Measurements in the physical world can be categorized in two ways: direct measures (e.g., the length of a bolt) and indirect measures (e.g....
Measurements in the physical world can be categorized in two ways: direct measures (e.g., the length of a bolt) and indirect measures (e.g., the "quality" of bolts produced, measured by counting rejects). Software metrics can be categorized similarly.
Direct measures of the software engineering process include cost and effort applied. Direct measures of the product include lines of code (LOC) produced, execution speed, memory size, and defects reported over some set period of time. Indirect measures of he product include functionality, quality, complexity, efficiency, reliability, maintainability, and many other "–abilities" .
The cost and effort required to build software, the number of lines of code produced, and other direct measures are relatively easy to collect, as long as specific conventions for measurement are established in advance. However, the quality and functionality of software or its efficiency or maintainability are more difficult to assess and can be measured only indirectly.
We have already partitioned the software metrics domain into process, project, and product metrics. We have also noted that product metrics that are private to an individual are often combined to develop project metrics that are public to a software team. Project metrics are then consolidated to create process metrics that are public to the software organization as a whole. But how does an organization combine metrics that come from different individuals or projects?
To illustrate, we consider a simple example. Individuals on two different project teams record and categorize all errors that they find during the software process. Individual measures are then combined to develop team measures. Team A found 342 errors during the software process prior to release. Team B found 184 errors. All other things being equal, which team is more effective in uncovering errors throughout the process? Because we do not know the size or complexity of the projects, we cannot answer this question.
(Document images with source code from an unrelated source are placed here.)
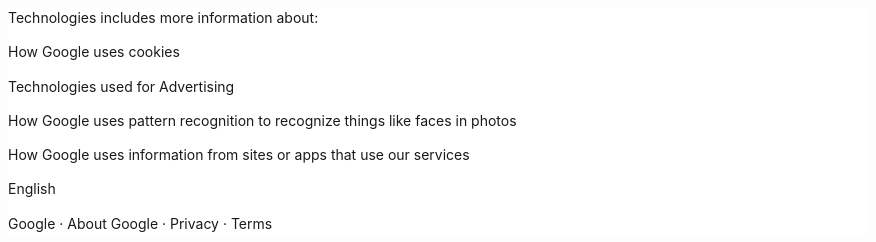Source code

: Technologies includes more information about:


How Google uses cookies


Technologies used for Advertising


How Google uses pattern recognition to recognize things like faces in photos


How Google uses information from sites or apps that use our services


English


Google · About Google · Privacy · Terms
However, if the measures are normalized, it is possible to create software metrics that enable comparison to broader organizational averages.
Size-oriented software metrics are derived by normalizing quality and/or productivity measures by considering the size of the software that has been produced. If a software organization maintains simple records, a table of size-oriented measures can be created. The table lists each software development project that has been completed over the past few years and corresponding measures for that project. Referring to the table entry for project alpha: 12,100 lines of code were developed with 24 person-months of effort at a cost of $168,000. It should be noted that the effort and cost recorded in the table represent all software engineering activities (analysis, design, code, and test), not just coding. Further information for project alpha indicates that 365 pages of documentation were developed, 134 errors were recorded before the software was released, and 29 defects were encountered after release to the customer within the first year of operation.
Three people worked on the development of software for project alpha. In order to develop metrics that can be assimilated with similar metrics from other projects, we choose lines of code as our normalization value. From the rudimentary data contained in the table, a set of simple size-oriented metrics can be developed for each project:
• Errors per KLOC (thousand lines of code).
• Defects per KLOC.
• $ per LOC.
• Page of documentation per KLOC.
In addition, other interesting metrics can be computed:
• Errors per person-month.
• LOC per person-month.
• $ per page of documentation.
Size-oriented metrics are not universally accepted as the best way to measure the process of software development. Most of the controversy swirls around the use of lines of code as a key measure. Proponents of the LOC measure claim that LOC is an "artifact" of all software development projects that can be easily counted, that many existing software estimation models use LOC or KLOC as a key input, and that a large body of literature and data predicated on LOC already exists. On the other hand, opponents argue that LOC measures are programming language dependent, that they penalize well-designed but shorter programs, that they cannot easily accommodate nonprocedural languages, and that their use in estimation requires a level of detail that may be difficult to achieve (i.e., the planner must estimate the LOC to be produced long before analysis and design have been completed).